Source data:
········
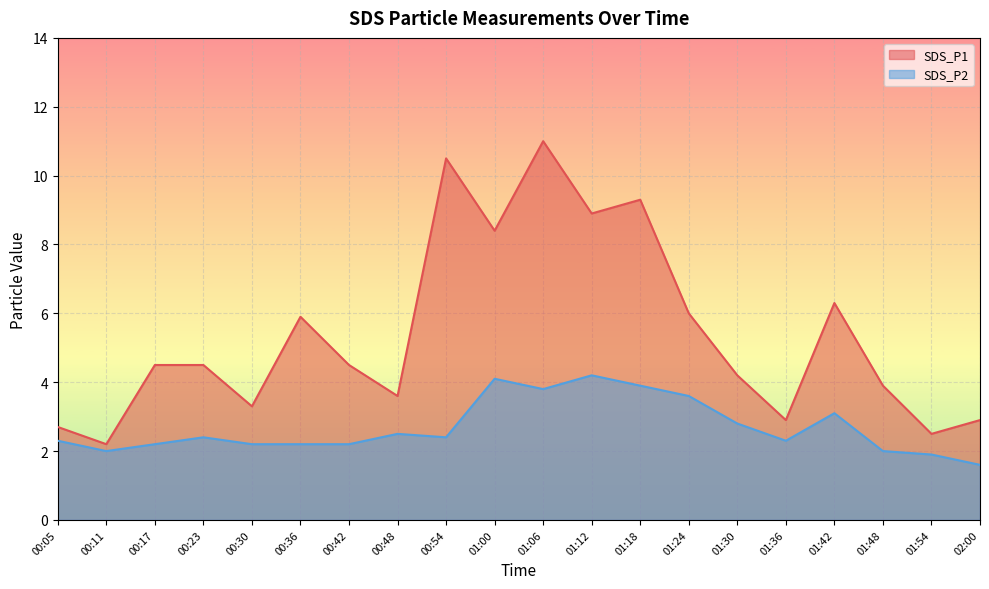

What is the lowest value of the SDS_P1 series?

2.2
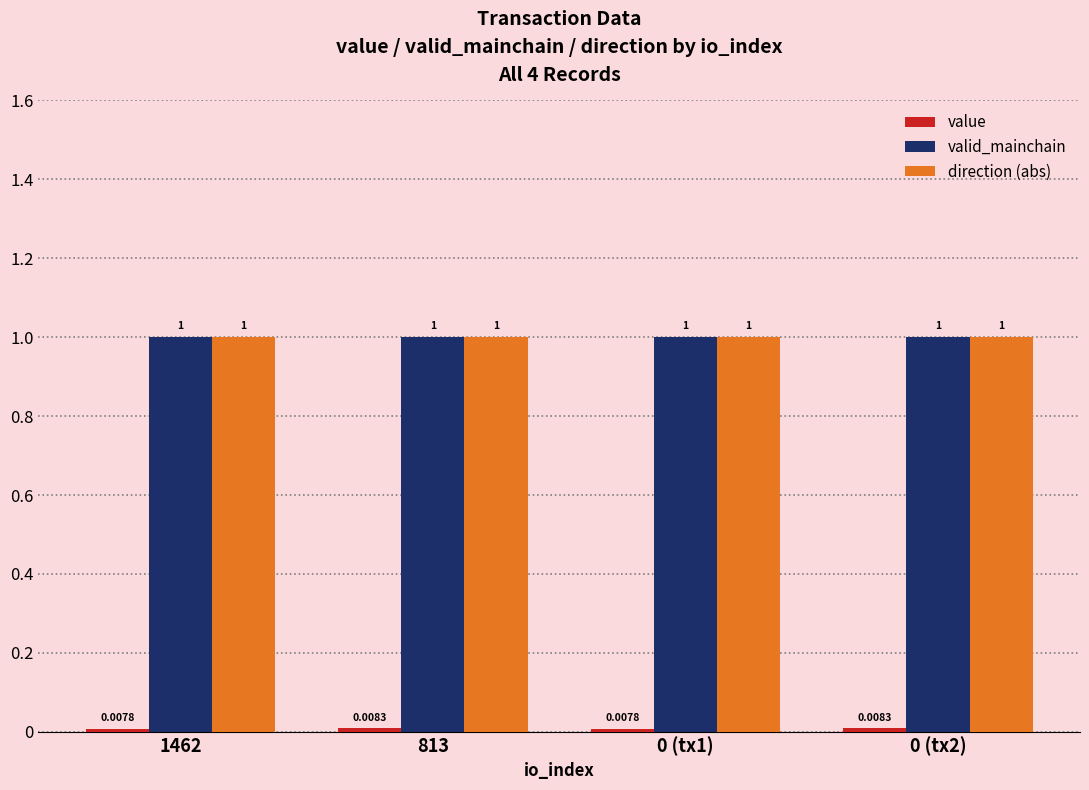

Reading left to right, what are all the values shown in this chart?

value: 0.0	0.0	0.0	0.0
valid_mainchain: 1.0	1.0	1.0	1.0
direction (abs): 1.0	1.0	1.0	1.0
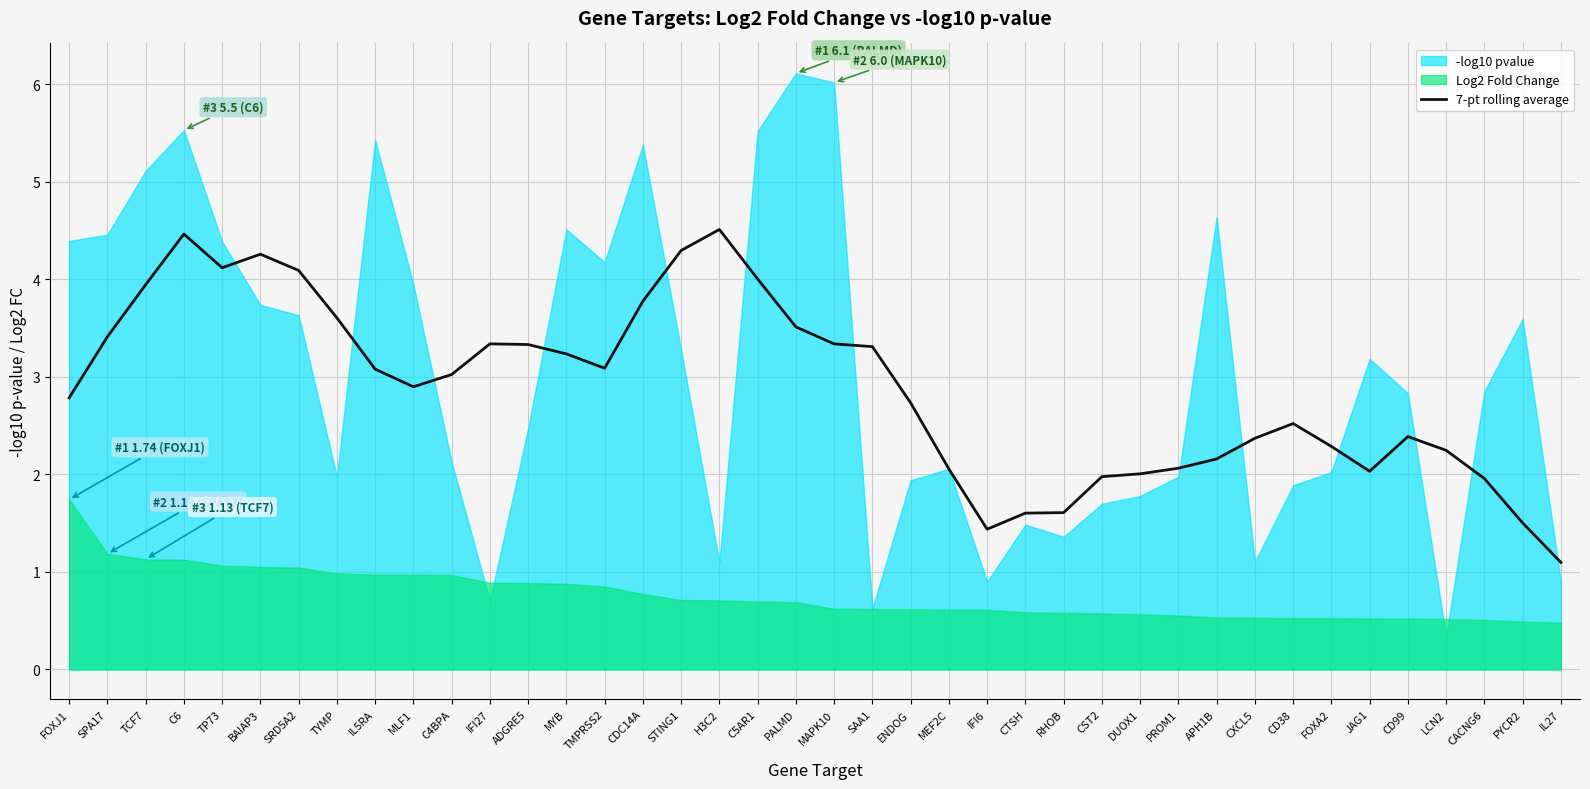

What is the label of the 40th point from the left?

IL27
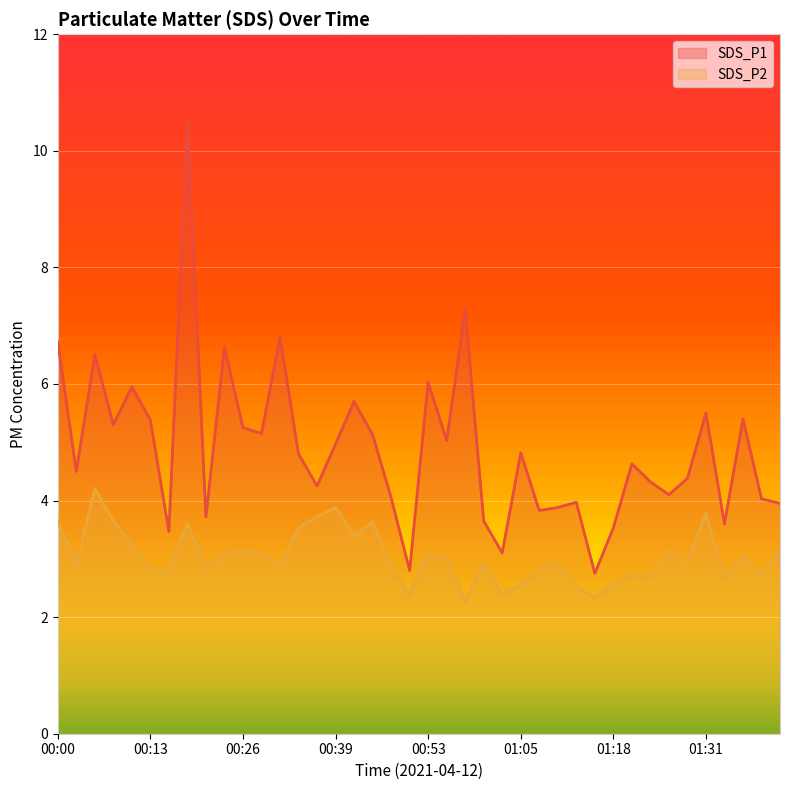

What is the maximum value shown in the chart?

10.5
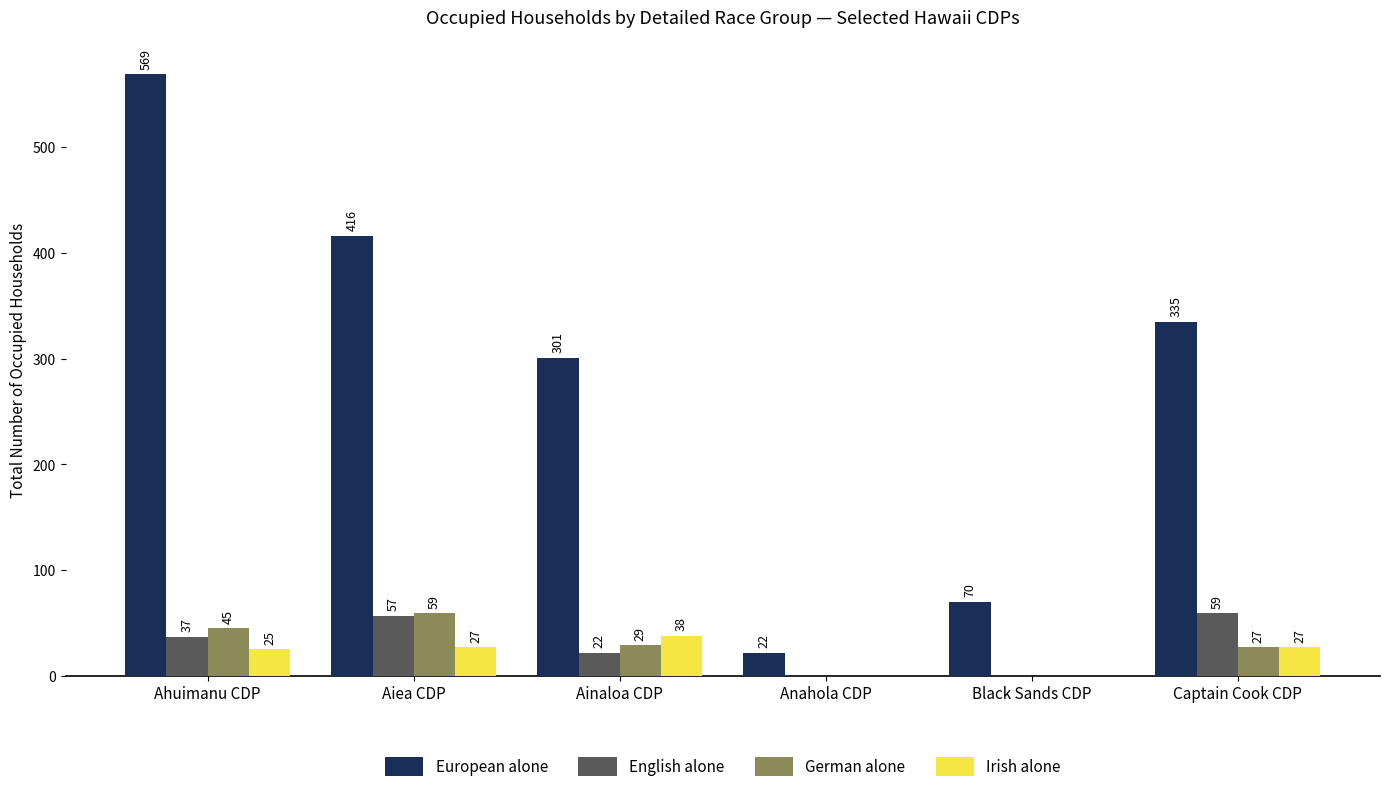

Are the bars horizontal?

No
········
EXERCISE GOAL
Return every line of the data above that contains the string "left". Case counts.

ANSWER TO THE PROBLEM
Reading left to right, what are all the values shown in this chart?
What is the label of the 40th point from the left?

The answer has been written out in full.